### TASK INSTRUCTIONS
Pictures are to be omitted, and every entry below is to be restated exactly.

### Extracted records
============
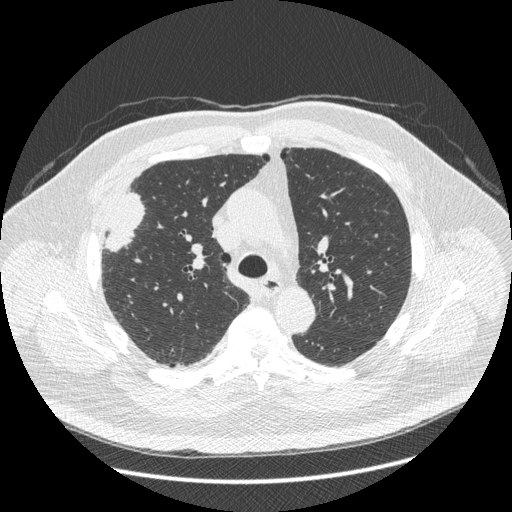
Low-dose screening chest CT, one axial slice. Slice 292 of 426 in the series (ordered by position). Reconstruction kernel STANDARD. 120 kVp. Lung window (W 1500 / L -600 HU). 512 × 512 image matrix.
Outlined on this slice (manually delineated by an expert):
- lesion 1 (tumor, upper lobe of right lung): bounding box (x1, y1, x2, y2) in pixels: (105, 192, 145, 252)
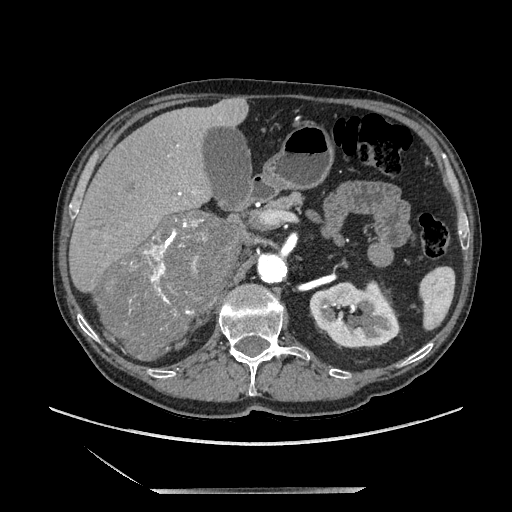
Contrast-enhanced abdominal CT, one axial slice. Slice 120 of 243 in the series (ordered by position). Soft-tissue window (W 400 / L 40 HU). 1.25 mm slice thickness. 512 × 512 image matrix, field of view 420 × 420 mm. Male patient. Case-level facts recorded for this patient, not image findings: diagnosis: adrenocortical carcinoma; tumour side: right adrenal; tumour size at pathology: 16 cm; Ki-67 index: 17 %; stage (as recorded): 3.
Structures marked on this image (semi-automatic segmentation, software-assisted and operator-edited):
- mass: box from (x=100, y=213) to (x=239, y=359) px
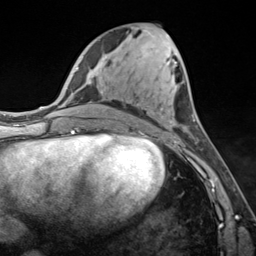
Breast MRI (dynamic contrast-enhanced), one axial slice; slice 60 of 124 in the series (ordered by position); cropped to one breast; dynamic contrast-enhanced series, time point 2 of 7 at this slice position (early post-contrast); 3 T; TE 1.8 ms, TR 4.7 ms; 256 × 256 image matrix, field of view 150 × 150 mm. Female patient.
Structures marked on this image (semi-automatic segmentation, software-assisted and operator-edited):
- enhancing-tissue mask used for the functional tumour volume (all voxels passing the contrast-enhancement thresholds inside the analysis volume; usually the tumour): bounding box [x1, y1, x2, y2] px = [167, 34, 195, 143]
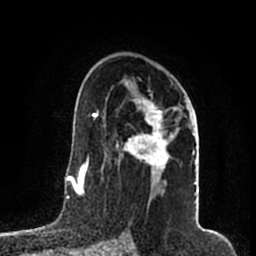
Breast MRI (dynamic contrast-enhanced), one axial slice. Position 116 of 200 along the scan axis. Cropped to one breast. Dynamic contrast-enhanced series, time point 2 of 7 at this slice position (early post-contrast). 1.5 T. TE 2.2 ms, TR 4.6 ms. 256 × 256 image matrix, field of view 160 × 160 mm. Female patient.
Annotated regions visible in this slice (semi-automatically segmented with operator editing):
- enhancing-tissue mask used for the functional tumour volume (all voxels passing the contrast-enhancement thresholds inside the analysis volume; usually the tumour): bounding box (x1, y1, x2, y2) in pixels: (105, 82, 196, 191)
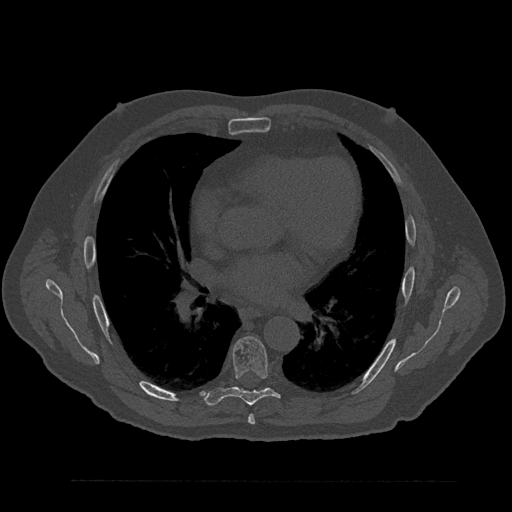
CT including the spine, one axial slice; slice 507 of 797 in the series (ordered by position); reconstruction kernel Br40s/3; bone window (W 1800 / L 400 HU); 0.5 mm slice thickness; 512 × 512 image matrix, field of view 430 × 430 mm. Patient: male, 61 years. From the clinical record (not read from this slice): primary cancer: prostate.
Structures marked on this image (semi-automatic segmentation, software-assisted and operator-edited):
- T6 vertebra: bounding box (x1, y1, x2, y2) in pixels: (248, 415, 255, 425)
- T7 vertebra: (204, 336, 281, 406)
============
### EXERCISE OUTPUT
Low-dose screening chest CT, one axial slice. Slice 292 of 426 in the series (ordered by position). Reconstruction kernel STANDARD. 120 kVp. Lung window (W 1500 / L -600 HU). 512 × 512 image matrix.
Outlined on this slice (manually delineated by an expert):
- lesion 1 (tumor, upper lobe of right lung): bounding box (x1, y1, x2, y2) in pixels: (105, 192, 145, 252)
Contrast-enhanced abdominal CT, one axial slice. Slice 120 of 243 in the series (ordered by position). Soft-tissue window (W 400 / L 40 HU). 1.25 mm slice thickness. 512 × 512 image matrix, field of view 420 × 420 mm. Male patient. Case-level facts recorded for this patient, not image findings: diagnosis: adrenocortical carcinoma; tumour side: right adrenal; tumour size at pathology: 16 cm; Ki-67 index: 17 %; stage (as recorded): 3.
Structures marked on this image (semi-automatic segmentation, software-assisted and operator-edited):
- mass: box from (x=100, y=213) to (x=239, y=359) px
Breast MRI (dynamic contrast-enhanced), one axial slice; slice 60 of 124 in the series (ordered by position); cropped to one breast; dynamic contrast-enhanced series, time point 2 of 7 at this slice position (early post-contrast); 3 T; TE 1.8 ms, TR 4.7 ms; 256 × 256 image matrix, field of view 150 × 150 mm. Female patient.
Structures marked on this image (semi-automatic segmentation, software-assisted and operator-edited):
- enhancing-tissue mask used for the functional tumour volume (all voxels passing the contrast-enhancement thresholds inside the analysis volume; usually the tumour): bounding box [x1, y1, x2, y2] px = [167, 34, 195, 143]
Breast MRI (dynamic contrast-enhanced), one axial slice. Position 116 of 200 along the scan axis. Cropped to one breast. Dynamic contrast-enhanced series, time point 2 of 7 at this slice position (early post-contrast). 1.5 T. TE 2.2 ms, TR 4.6 ms. 256 × 256 image matrix, field of view 160 × 160 mm. Female patient.
Annotated regions visible in this slice (semi-automatically segmented with operator editing):
- enhancing-tissue mask used for the functional tumour volume (all voxels passing the contrast-enhancement thresholds inside the analysis volume; usually the tumour): bounding box (x1, y1, x2, y2) in pixels: (105, 82, 196, 191)
CT including the spine, one axial slice; slice 507 of 797 in the series (ordered by position); reconstruction kernel Br40s/3; bone window (W 1800 / L 400 HU); 0.5 mm slice thickness; 512 × 512 image matrix, field of view 430 × 430 mm. Patient: male, 61 years. From the clinical record (not read from this slice): primary cancer: prostate.
Structures marked on this image (semi-automatic segmentation, software-assisted and operator-edited):
- T6 vertebra: bounding box (x1, y1, x2, y2) in pixels: (248, 415, 255, 425)
- T7 vertebra: (204, 336, 281, 406)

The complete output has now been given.